Once more the monk with amethyst hair and eyes loitered around the Tser Pool, her mind jumbled with various thoughts. Some good, some bad. At times her memories replayed in her head as she heard her old self make comments about opening a rift to the Jhaamdath Empire. Of hopes to learn more about Psionics and the sleeping deity she choose over Torm. A quiet sigh left her before her gaze fell to her reflection in the calm waters of the pool.
"As much as I wish he was hear. And much as I wish I could hear him and find some guidance in what I'm suppose to do to get out...this silence is far to unsettling." Aella murmured as she sat beside the pool. "Qi-Fon, Zu Jing, Master Lin-Shouhan, Master Reí Ming, Master Xio Zheng...I wish you all were hear to give me strength and tell me what it is I must do. I feel like that weak child again...locked in chains with no hope of seeing the sun's rays of light." She paused a moment and pinched the bridge of her nose.
"I wish Moshi were here, but this place isn't for him. To many werewolves and we're creatures would want to kill him. Even though... he's technically a werecat...it would be comforting to know he's alright though."
For what felt like hours, Aella watched her reflection in the pool. She dwelled on the memories of her hold life. Of the pain she had gone through. She knew it was stupid, she was aware of how restraining it was for her to dwell on the old memories. But...she couldn't stop the memories from coming back no matter how far she tried to drown them in her present situation. Aella knew she wasn't the same, she knew she hadn't been the same since coming to the mist. She felt as though she broke an unspoken rule with her psionic abilities back in Cormyr, but she didn't know what rule that was. Nevertheless, here she was. A prisoner of the Mists with little hope of seeing her family and friends again.
"He'd tell me not to give up." She softly spoke to the water. "That it's to soon for me to back down and let go of life. Yet...here and I am, degrading myself because I'm giving up hope on things. I need to find a purpose again, a reason to keep living. But...how do I find that when it all seems so hopeless? Despair is the law of this domain. Either I die here or I'll go mad with grief. Neither being the thing I want. Then again...what do I want? Guess...I need to do more soul searching. My anger has cooled, so why does it still feel like there's still a large hole in my chest? Why does it still feel like there's a part of me missing?"

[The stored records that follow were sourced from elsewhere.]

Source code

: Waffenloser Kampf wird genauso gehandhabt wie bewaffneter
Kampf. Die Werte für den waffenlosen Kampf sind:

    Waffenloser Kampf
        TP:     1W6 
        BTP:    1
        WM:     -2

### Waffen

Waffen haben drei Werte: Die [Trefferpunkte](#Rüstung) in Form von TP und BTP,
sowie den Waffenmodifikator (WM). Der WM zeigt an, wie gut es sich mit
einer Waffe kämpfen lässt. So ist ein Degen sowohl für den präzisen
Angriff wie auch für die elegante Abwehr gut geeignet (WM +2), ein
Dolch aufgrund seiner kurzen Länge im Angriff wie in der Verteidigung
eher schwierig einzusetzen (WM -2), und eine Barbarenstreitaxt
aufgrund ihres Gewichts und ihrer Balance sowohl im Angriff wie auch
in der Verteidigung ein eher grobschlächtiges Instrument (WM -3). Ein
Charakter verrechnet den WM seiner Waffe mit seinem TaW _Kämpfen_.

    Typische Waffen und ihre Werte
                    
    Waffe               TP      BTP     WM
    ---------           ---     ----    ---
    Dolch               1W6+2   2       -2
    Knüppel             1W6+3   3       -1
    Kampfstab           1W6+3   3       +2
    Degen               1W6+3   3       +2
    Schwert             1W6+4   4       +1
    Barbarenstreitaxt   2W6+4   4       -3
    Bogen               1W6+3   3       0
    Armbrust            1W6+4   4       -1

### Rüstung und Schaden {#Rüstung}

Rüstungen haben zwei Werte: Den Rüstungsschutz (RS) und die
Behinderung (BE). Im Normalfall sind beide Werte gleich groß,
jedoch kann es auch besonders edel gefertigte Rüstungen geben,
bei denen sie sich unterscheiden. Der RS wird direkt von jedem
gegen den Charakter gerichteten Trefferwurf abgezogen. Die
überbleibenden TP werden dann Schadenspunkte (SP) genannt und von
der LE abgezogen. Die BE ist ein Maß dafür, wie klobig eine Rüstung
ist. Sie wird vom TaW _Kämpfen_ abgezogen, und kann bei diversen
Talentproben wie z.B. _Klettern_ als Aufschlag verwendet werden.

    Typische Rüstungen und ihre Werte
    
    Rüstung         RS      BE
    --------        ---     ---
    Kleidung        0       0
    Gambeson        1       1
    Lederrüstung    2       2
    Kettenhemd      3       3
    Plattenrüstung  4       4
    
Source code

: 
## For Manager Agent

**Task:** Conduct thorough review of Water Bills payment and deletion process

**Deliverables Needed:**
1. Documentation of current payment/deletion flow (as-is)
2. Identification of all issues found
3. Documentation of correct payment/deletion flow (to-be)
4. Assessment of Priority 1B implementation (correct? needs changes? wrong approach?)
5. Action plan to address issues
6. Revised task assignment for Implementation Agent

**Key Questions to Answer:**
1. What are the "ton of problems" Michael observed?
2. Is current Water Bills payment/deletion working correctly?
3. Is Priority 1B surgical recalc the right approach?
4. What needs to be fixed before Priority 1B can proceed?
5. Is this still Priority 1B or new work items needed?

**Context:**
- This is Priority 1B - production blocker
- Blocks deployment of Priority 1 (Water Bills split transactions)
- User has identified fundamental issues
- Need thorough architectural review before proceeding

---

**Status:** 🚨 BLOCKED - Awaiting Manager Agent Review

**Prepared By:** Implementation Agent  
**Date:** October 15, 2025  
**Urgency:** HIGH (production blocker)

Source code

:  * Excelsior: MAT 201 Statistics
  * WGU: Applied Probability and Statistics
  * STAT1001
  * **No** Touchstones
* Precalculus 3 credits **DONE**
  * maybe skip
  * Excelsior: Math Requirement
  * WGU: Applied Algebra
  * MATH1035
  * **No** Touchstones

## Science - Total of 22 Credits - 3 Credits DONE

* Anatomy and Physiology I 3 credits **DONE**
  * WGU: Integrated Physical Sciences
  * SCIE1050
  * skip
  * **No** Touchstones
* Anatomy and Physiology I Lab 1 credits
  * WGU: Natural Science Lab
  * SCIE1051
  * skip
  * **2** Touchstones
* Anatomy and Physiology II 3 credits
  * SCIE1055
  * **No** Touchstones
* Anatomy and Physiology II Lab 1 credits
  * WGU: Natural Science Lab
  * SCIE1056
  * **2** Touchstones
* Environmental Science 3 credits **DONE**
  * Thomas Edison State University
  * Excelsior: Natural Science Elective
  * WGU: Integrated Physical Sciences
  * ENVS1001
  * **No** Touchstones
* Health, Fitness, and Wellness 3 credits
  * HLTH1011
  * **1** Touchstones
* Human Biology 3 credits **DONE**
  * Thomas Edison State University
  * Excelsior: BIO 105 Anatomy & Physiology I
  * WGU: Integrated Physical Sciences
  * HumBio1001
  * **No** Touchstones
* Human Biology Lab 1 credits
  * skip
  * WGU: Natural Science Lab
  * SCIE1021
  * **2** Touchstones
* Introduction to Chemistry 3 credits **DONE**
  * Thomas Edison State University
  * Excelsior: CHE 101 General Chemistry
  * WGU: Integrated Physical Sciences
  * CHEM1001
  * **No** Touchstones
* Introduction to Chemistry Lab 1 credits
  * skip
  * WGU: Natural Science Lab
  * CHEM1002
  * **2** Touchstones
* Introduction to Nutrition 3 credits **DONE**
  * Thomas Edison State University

A few more hours pass and night begins to fall. Aella had laid back in the grass, her eyes trained to the cloudy night sky above. The rain fell and danced across her skin as she remained motionless, the lids of her eyes closing while her brain weaved in and out of mangled thoughts. Lingering memories of those she once knew, those she once loved and those that she failed to recognize before they were taken away from her.
"One thing is for certain though, I must get out of this depression. And Master Xio isn't here to smack some sense into me...I wish Sylus, Vindel, Norah, Mystogan, Leah, Meesha, Loren, Wyn, all of them were here to get me out of this. But...Maybe it's good that they're not. I'm...I'm not a very good judge of character sometimes. And I'm certain one of them might just end up dead because of their views of things. Regardless, I hope they're still alive and I hope they found some happiness. I also hope none of them remember me...and treat me like some terrible dream. I'm...I'm not really worth remembering after all." A weak chuckle escaped her while a single tear rolled down from the corner of her eye into the grass. "Heh, there I go again. Being a drama queen. I really need to get out of that habit. I don't have time for tears."